--- GIVEN PASSAGE ---
Student Pledges help remind us…
Today I want to talk about the student pledge. Looking at a poster I just put up I realized a long time ago, when I was regularly a student and not an instructor, It was every class we talked about these things. Now we have our mat chats and our topics that we want to talk about to help us be better people and better leaders. However, Student pledges help us be better…really what we want first is to make sure we take a quick moment to step back and understand that these pledges actually exist. In classes we will take out time and explore these pledges, often. Today, I’m going to talk about the pledges in a snap shot brief approach, but an approach that will leave you understanding my take on each pledge.
On page 25, of The Art of Kyuki-do 2nd edition, is the section on the student pledge. I am going to give the first paragraph to you here: All Kyuki-Do participants, from student to instructor to Master, must commit themselves to high behavioral and moral standards of excellence. Each participant is expected to learn and adhere to five ideals beneficial to their personal growth in Kyuki-Do. They pledged to conduct themselves accordingly both at the dojang and in their daily life. Through this personal commitment the student of Kyuki-Do will improve the relationship between their own mind, body and spirit as well as their relationship with the world around them.

--- EXERCISE DIRECTIONS ---
Extend the passage on the Kyuki-Do student pledge, picking up after its final sentence.

--- LISTED RECORDS ---
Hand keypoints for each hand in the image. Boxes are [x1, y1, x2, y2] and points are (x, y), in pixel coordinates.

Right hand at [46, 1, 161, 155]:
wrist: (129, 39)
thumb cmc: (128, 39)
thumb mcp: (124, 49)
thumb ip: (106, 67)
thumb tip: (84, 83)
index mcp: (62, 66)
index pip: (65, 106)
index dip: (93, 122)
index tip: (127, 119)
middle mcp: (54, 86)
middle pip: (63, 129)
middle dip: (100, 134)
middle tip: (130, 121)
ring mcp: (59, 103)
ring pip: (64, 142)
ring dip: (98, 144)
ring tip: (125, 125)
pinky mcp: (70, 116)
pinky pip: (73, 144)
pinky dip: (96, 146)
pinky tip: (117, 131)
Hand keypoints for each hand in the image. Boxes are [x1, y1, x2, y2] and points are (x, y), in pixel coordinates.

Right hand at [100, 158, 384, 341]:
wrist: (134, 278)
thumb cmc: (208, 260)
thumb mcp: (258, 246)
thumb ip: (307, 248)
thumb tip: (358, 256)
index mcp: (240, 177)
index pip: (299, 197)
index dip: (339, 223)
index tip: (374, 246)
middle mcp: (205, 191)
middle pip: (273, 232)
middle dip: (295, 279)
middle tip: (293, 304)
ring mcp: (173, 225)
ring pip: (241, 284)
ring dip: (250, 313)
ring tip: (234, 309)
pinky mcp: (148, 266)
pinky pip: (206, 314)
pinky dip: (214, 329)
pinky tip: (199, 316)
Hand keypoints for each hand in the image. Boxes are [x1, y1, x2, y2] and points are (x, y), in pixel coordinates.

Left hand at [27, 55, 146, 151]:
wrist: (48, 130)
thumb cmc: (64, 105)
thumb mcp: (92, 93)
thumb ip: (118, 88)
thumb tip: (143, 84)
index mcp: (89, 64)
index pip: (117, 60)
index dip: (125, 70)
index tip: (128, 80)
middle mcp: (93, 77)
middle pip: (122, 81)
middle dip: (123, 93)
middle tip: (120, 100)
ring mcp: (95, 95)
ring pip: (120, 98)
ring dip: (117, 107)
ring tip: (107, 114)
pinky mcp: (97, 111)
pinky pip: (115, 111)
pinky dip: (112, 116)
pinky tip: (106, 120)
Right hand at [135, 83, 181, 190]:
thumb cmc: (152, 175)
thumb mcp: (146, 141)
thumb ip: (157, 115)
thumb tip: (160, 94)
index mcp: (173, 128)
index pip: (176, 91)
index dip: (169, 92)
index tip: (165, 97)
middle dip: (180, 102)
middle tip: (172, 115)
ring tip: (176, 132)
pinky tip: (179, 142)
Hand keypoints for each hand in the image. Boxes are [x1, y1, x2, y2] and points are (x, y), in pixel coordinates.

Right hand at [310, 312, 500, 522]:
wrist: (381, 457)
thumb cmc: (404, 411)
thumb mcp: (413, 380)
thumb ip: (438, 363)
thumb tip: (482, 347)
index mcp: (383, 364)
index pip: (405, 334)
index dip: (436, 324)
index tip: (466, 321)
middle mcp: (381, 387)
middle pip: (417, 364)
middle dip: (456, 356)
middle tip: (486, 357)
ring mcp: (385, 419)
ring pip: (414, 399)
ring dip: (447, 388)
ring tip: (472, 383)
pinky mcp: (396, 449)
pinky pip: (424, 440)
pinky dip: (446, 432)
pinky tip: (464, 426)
==
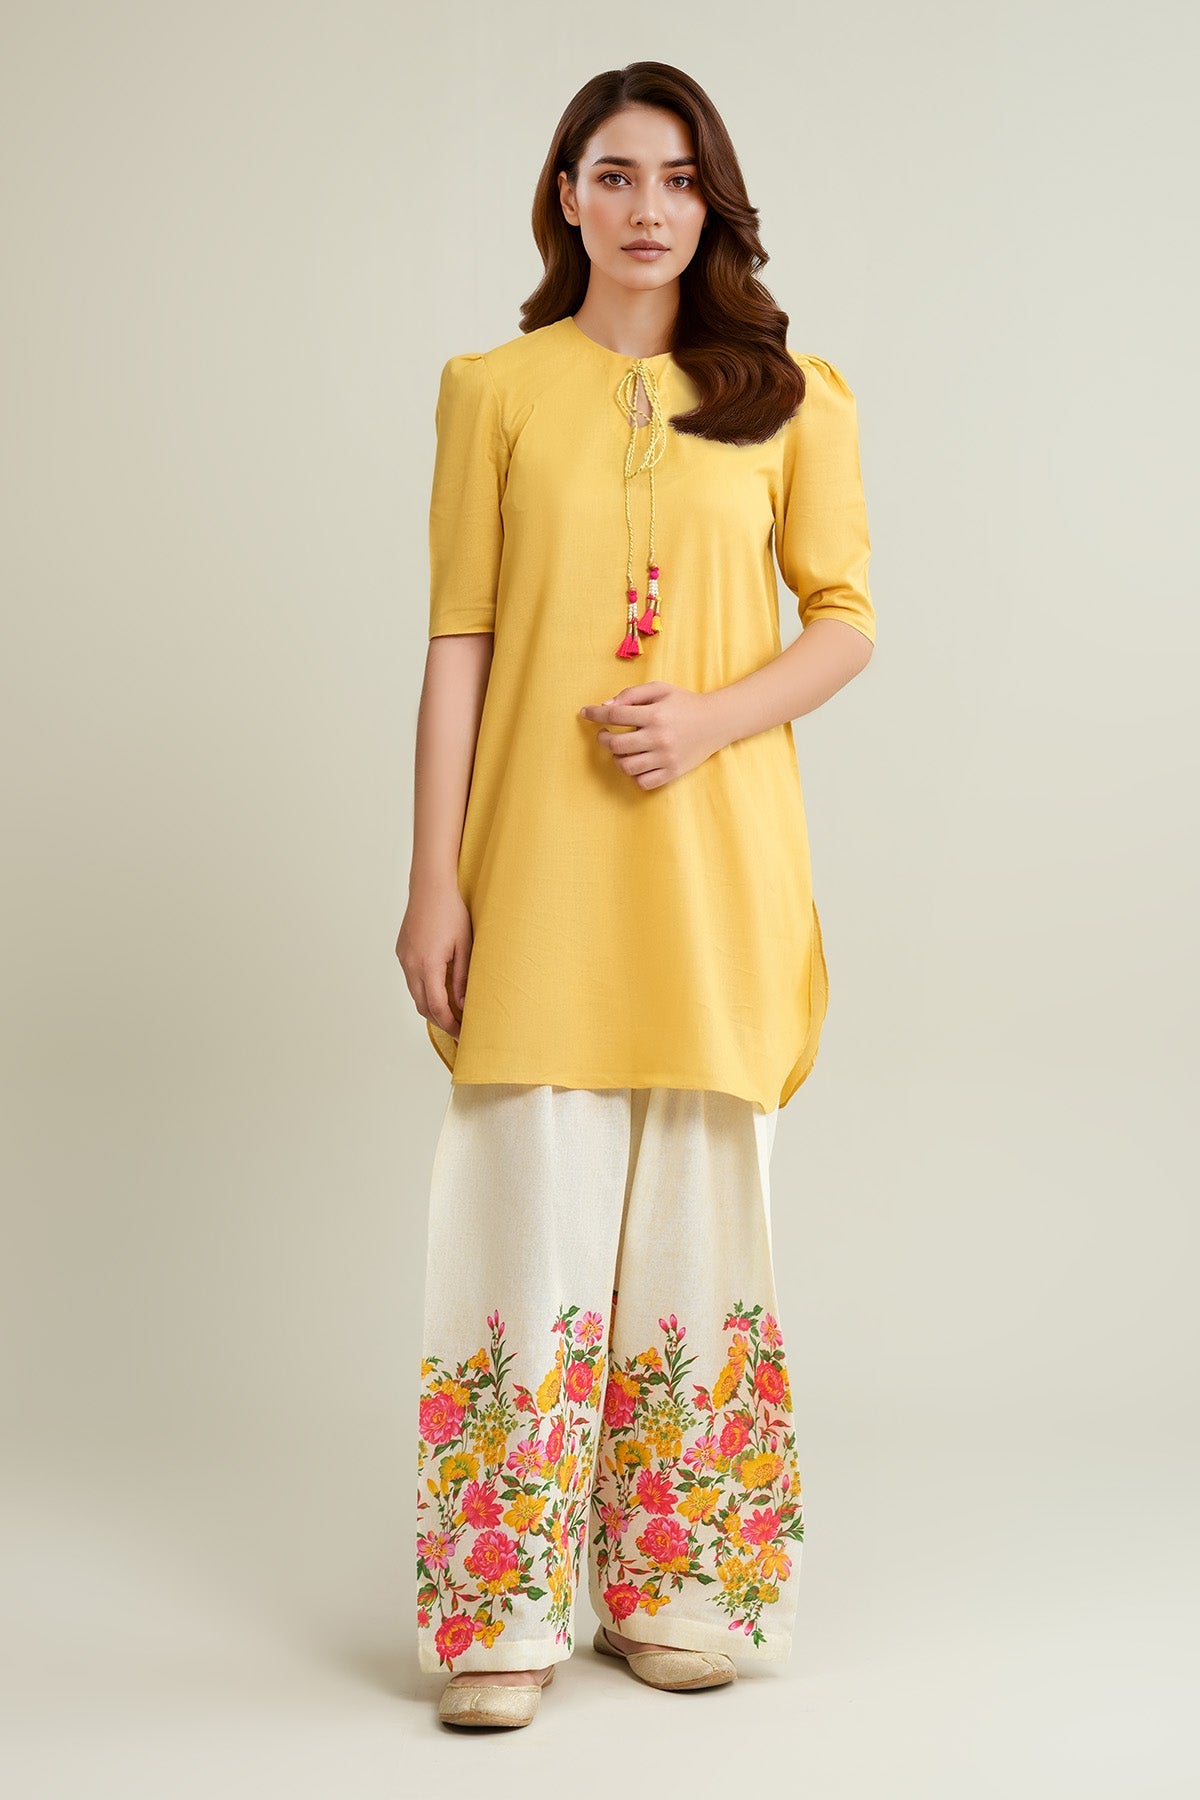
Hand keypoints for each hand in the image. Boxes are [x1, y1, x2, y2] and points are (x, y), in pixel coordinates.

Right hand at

--- RESULT ---
Not perfect, just committed to working toward the goal.
Sounds good? Are we perfect at all these things? Of course not. The pledges are our reminder, our task list or our goal. We believe that by working through these pledges, and constantly recognizing that we’re never done trying to figure out how to do them right, we will constantly be trying to make ourselves better. If we’re actually actively paying attention to ourselves, and trying to be better, better things are likely to happen.
STUDENT PLEDGE NUMBER ONE
So let’s dive in. Pledge number one; I shall respect my instructor and all senior ranks.
This pledge Sounds pretty easygoing, pretty easy to understand. Respecting the instructor; bowing and answering yes sir and no sir are some pretty clear signs of that martial arts style of respect.. Being able to sit still and demonstrate self control, eye-contact and listening are things we work on here but also translate to home and school as well! These are some examples of what we used to develop and grow respect. Over time, it gets really obvious and the martial arts student stands above all others in the area of respect. Martial artists make some fantastic employees later on, because they understand how to earn respect, not just give it.
What does it mean by all senior ranks? Yes. If you’re a parent and your child has a yellow belt and you decide to join them and you are a white belt, your child having a higher rank is a senior rank. Now, does that mean they get to boss you around and be mean? No, of course not. We are trying to learn how to be better people, better leaders and how to work well in group situations.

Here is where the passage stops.